Someone once said that rhetoric can be defined as "non-rational persuasion." Or maybe a simpler way of stating it, rhetoric is "emotional persuasion." In politics rhetoric is used all the time to justify programs, causes and candidates. Most recently rhetoric was used when re-playing a horrific 9-1-1 call in front of the commissioners. The result was the commissioners voted 2-1 to increase the public safety levy from $1.5 million to $1.8 million. Their reasoning was that this group that replayed the 9-1-1 call needed to be funded by government. The thinking is that with proper funding these types of calls would not happen.

But is that true? Will more funding designated for a particular group guarantee horrific 9-1-1 calls are never heard again in Klamath County? That seems to be the rationale for the increase in the levy. But again, is it true? Here is where reason comes in. Up until that particular question, rhetoric was at play. Our emotions were engaged, not our minds. "This 9-1-1 call is awful", we think. "We can't have these kinds of evil things going on in our community. Someone needs to do something! Increase the levy, fund Group A whose mission it is to help stop these sorts of bad things and we'll all be safer." But the reasoned approach dares to ask the tough questions such as will extra funding really stop these sort of acts of evil?

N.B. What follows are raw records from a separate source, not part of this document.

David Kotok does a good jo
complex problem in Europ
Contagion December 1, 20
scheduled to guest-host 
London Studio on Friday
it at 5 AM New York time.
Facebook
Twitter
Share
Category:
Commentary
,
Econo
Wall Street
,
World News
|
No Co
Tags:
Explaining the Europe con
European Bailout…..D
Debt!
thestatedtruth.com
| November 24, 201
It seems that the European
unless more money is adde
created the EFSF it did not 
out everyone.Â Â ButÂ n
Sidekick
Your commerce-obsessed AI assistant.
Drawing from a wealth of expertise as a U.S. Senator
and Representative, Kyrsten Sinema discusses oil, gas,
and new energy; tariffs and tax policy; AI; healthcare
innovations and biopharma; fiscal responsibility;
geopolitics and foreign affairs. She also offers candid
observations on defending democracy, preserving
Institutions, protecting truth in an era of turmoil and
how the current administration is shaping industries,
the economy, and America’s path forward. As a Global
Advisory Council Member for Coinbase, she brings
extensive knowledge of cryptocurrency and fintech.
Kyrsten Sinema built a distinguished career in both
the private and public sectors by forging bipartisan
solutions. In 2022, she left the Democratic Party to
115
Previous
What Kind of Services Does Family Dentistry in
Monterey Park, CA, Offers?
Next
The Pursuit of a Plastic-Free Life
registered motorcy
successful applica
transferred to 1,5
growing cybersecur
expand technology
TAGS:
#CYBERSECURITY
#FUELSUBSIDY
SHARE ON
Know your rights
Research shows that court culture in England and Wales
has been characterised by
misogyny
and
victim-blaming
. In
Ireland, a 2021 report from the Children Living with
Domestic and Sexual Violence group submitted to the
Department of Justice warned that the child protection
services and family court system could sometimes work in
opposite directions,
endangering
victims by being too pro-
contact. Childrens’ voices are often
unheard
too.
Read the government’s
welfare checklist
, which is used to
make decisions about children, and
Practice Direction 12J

When we take the emotion out of the air then we get down to what government can do, what government can afford to do and what government's proper role is. Also we begin to ask the question, when is the citizen responsible? The 9-1-1 call was of a woman screaming because her boyfriend was beating her, again. When is it the responsibility of the woman to leave the boyfriend? When is it her responsibility to seek help and protection from friends, family, neighbors, churches or synagogs before this beating happens again? Or is the woman completely innocent and therefore has no responsibility. Instead she expects that it is all of our responsibility to fund a government program to protect her from a poor choice in boyfriends?